Assignment: Find the lines in the records below that contain "States", and report each of them.

Records for this task:
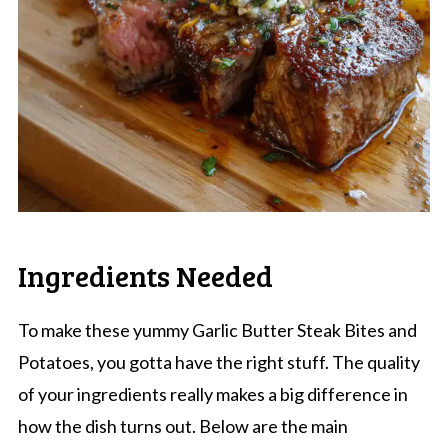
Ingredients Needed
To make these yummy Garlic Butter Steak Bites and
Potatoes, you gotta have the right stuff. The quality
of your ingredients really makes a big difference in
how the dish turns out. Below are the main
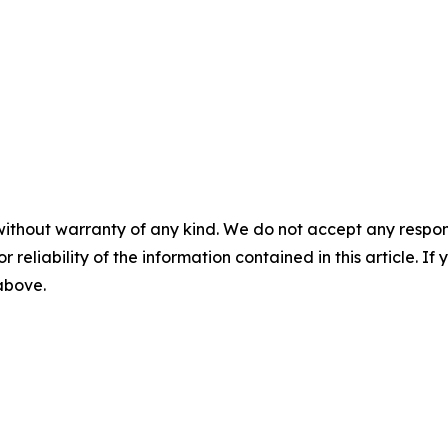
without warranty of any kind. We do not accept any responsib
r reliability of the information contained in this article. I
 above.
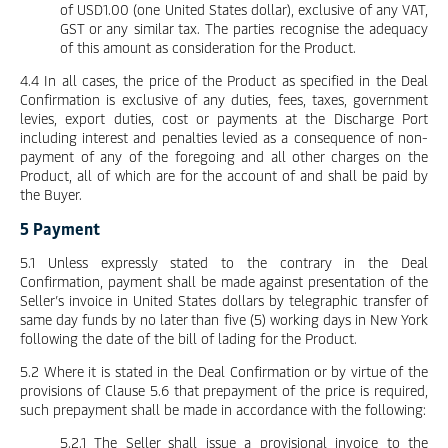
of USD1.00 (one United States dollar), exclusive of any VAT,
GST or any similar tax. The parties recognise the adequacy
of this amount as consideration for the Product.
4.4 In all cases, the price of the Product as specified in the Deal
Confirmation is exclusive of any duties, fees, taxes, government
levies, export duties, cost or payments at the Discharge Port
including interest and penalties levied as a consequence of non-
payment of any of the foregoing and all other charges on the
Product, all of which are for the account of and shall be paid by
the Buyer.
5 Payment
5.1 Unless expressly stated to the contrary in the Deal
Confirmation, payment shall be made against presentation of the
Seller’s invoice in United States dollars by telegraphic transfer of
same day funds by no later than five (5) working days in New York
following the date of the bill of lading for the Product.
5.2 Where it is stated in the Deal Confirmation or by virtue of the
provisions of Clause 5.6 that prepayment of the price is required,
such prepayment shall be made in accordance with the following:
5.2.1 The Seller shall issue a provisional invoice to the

--

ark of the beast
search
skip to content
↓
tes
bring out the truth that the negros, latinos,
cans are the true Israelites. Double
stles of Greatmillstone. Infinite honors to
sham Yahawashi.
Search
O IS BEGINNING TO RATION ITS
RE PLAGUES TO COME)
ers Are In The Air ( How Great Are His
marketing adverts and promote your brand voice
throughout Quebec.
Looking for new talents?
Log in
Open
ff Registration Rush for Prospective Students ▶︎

Result:
of USD1.00 (one United States dollar), exclusive of any VAT,
Seller’s invoice in United States dollars by telegraphic transfer of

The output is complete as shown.